Regulations

Chlorinated paraffin manufacturers sign consent orders with U.S. EPA

Chlorinated paraffin manufacturers sign consent orders with U.S. EPA

Members of the Chlorinated Paraffins Industry Association (CPIA) — Dover Chemical, Inovyn and Qualice LLC — have signed consent orders (CO) with the U.S. Environmental Protection Agency (EPA) that approve all outstanding chlorinated paraffin (CP) premanufacture notices (PMNs) and allow these companies to either continue or initiate manufacture and import on a wide range of CP substances, including medium-chain CPs (MCCPs), long-chain CPs (LCCPs) and very long-chain CPs (vLCCPs).

CPIA was formed in the late 1970’s to address the TSCA (Toxic Substances Control Act) Interagency Testing Committee’s recommendations for testing chlorinated paraffin.

Notices of Commencement (NOCs) are now being submitted to the EPA for these substances which will trigger EPA to add these substances to the TSCA Inventory. A notice will be published in the Federal Register soon.

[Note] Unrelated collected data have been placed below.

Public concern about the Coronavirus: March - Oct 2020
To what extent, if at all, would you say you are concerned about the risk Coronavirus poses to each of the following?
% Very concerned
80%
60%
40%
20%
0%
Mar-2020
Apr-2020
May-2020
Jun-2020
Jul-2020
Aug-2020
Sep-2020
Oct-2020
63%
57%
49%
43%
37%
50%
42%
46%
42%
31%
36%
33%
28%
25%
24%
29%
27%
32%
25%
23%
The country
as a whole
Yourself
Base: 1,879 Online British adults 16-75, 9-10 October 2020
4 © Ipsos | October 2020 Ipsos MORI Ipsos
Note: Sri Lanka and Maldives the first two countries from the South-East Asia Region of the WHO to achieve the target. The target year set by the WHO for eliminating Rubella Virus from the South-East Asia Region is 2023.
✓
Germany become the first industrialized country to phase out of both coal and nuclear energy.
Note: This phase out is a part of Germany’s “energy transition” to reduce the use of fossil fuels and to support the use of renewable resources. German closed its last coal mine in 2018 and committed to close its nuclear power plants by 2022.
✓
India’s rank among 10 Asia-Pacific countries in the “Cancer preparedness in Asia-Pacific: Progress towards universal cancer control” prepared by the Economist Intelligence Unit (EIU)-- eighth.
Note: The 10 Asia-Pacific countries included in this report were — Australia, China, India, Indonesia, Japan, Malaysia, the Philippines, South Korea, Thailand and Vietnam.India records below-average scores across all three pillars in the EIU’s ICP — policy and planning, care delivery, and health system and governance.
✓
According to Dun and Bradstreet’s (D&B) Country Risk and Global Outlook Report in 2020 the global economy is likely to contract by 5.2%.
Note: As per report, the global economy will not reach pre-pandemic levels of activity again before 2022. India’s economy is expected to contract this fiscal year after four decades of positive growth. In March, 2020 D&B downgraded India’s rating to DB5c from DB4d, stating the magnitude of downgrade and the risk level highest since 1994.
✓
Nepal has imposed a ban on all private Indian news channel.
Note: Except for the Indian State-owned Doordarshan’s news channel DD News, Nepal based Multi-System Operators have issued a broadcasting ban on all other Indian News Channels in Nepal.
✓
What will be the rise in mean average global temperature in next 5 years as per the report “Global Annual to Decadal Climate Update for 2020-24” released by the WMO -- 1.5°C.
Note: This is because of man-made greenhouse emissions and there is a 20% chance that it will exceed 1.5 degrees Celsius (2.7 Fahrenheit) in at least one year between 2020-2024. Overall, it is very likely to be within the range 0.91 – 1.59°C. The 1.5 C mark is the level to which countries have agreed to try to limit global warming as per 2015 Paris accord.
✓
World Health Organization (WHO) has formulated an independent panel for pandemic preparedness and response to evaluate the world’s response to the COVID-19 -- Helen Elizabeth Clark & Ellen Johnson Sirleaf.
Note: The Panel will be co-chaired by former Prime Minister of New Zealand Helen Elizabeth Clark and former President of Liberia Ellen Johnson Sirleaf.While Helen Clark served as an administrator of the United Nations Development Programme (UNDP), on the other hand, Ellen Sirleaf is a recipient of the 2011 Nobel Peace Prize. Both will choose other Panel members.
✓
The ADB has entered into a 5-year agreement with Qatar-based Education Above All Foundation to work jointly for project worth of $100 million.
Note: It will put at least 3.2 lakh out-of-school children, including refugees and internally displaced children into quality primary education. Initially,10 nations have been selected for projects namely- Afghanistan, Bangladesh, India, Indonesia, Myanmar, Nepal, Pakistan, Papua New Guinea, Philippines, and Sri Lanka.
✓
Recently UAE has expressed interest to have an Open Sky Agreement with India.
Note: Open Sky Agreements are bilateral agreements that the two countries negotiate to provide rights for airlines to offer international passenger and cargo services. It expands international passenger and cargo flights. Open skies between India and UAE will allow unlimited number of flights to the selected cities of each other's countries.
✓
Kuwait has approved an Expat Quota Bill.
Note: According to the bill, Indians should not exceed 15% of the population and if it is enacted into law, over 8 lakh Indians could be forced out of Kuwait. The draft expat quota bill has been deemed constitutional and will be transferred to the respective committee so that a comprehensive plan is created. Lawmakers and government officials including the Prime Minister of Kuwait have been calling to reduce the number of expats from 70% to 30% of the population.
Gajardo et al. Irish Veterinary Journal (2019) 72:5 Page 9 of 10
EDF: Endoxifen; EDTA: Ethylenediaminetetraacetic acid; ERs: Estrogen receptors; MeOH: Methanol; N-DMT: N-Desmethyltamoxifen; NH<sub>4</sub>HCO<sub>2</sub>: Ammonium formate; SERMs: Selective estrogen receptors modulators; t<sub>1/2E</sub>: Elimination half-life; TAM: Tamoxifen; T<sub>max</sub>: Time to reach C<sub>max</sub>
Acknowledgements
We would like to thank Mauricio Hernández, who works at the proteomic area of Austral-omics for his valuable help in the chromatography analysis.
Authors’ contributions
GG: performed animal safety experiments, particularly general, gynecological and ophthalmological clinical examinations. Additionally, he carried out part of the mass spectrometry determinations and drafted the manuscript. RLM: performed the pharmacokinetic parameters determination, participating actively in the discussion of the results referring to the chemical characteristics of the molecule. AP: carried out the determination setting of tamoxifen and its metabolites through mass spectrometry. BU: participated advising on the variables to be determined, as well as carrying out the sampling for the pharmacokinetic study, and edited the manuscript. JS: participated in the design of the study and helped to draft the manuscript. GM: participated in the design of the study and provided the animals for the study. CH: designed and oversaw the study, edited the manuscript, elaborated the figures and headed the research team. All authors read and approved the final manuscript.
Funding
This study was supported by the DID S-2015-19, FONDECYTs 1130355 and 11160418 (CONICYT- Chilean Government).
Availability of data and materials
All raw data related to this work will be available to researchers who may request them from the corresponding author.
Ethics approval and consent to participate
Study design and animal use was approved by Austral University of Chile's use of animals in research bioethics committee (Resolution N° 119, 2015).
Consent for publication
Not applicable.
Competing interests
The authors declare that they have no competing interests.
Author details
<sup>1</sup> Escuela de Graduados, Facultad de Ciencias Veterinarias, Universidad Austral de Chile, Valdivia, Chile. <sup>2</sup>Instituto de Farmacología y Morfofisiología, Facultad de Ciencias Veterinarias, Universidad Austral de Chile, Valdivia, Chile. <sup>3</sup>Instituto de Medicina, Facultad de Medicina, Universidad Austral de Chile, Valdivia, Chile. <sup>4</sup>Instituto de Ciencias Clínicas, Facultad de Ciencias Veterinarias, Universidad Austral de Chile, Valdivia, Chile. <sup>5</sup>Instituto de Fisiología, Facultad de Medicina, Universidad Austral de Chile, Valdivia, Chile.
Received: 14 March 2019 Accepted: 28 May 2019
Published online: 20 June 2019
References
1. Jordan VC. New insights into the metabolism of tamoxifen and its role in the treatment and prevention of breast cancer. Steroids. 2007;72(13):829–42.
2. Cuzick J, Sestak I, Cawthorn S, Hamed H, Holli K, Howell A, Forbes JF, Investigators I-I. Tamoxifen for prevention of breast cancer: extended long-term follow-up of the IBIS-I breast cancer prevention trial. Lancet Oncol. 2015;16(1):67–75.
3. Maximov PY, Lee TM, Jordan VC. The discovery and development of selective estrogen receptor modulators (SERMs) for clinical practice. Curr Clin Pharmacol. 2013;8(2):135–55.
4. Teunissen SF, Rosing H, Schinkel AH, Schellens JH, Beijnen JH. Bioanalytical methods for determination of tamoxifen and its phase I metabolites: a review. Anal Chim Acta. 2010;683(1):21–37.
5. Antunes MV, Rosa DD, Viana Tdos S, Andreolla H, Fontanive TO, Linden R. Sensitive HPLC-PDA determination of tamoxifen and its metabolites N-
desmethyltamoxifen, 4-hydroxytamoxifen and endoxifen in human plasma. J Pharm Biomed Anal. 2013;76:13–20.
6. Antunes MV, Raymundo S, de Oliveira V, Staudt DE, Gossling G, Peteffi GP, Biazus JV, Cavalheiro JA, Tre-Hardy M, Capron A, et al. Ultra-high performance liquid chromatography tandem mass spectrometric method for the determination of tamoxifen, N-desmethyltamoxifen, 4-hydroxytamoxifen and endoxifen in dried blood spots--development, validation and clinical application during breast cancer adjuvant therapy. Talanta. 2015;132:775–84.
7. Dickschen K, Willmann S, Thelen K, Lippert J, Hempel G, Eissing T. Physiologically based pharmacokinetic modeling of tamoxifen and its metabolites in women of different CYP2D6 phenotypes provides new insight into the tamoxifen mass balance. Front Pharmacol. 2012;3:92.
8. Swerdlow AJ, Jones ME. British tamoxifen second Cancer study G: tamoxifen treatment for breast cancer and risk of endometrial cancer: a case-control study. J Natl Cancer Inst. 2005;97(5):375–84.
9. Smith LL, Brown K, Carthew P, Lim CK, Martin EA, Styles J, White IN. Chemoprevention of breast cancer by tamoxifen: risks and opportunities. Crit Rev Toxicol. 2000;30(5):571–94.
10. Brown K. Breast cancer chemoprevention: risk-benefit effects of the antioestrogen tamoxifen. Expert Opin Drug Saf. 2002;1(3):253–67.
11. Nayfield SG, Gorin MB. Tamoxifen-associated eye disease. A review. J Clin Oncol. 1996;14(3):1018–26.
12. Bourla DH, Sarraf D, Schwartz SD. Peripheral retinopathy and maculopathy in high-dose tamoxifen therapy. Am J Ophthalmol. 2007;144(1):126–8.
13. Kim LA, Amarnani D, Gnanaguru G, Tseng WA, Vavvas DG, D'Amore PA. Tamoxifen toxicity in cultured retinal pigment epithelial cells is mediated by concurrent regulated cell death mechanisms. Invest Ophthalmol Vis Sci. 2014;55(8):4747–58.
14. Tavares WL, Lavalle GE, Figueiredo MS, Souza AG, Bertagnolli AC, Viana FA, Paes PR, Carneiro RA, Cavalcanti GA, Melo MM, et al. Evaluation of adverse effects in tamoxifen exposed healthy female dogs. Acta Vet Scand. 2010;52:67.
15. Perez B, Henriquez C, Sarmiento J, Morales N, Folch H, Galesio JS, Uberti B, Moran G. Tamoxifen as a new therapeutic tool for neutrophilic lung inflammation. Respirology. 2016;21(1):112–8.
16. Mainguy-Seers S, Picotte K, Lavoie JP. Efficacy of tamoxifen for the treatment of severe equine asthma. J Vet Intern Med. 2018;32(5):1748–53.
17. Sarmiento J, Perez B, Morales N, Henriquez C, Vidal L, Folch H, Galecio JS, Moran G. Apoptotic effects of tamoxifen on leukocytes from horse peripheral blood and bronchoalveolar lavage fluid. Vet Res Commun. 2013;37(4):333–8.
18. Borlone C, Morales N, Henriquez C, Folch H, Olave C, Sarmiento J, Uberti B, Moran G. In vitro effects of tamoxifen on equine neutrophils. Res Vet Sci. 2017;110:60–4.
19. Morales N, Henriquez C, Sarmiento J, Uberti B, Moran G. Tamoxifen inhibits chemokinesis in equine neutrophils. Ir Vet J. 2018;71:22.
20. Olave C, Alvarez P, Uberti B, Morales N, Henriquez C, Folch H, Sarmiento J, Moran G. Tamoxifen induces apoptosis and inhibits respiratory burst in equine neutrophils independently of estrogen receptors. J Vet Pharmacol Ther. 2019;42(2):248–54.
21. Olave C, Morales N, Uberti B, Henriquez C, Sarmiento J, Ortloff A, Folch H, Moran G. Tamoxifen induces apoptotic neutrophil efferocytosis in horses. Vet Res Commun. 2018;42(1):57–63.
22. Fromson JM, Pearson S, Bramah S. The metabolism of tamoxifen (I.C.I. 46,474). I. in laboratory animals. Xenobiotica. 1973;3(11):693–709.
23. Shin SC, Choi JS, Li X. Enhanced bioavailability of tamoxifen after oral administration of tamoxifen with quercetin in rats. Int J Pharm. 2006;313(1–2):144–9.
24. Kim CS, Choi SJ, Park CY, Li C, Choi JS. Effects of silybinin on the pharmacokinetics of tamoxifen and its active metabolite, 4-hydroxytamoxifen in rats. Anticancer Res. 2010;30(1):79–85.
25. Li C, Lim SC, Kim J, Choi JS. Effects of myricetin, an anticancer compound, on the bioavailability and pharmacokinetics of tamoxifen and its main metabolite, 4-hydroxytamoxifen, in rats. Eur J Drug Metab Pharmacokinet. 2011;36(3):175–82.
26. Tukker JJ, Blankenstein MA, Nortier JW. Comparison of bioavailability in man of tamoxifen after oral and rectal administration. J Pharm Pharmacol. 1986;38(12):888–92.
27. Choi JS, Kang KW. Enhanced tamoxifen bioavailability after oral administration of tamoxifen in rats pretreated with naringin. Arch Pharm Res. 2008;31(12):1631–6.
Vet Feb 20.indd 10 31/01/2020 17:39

EPA will also be issuing a Significant New Use Rule (SNUR) soon that applies the CO requirements to any manufacturer or importer of these substances who are not signatories to the consent order.

The CO and SNUR will require manufacturers and importers of these substances to conduct a series of triggered environmental fate and aquatic toxicity studies over the next five years. It also limits the use of CPs to “a flame retardant and plasticizer in PVC and polymers; a flame retardant, plasticizer and lubricant in adhesives, caulks, sealants, and coatings; an additive in lubricants including metalworking fluids; a flame retardant and plasticizer in rubber; a flame retardant and waterproofer to textiles.”

The organisation said it believes that these uses cover all current existing applications of these CP substances.

The consent order requires suppliers to get prior written acknowledgment from customers concerning the export notification requirements under TSCA Section 12(b). While the TSCA 12(b) export notification requirements apply only to companies that export a substance outside the United States, EPA is now adding this acknowledgment requirement to all customers of substances subject to consent orders.

This prior acknowledgment will sunset 75 days after the final SNUR is issued.

CPIA is now in the preliminary stages of developing a testing program to address the EPA’s requirements and will be working to complete this testing program within five years.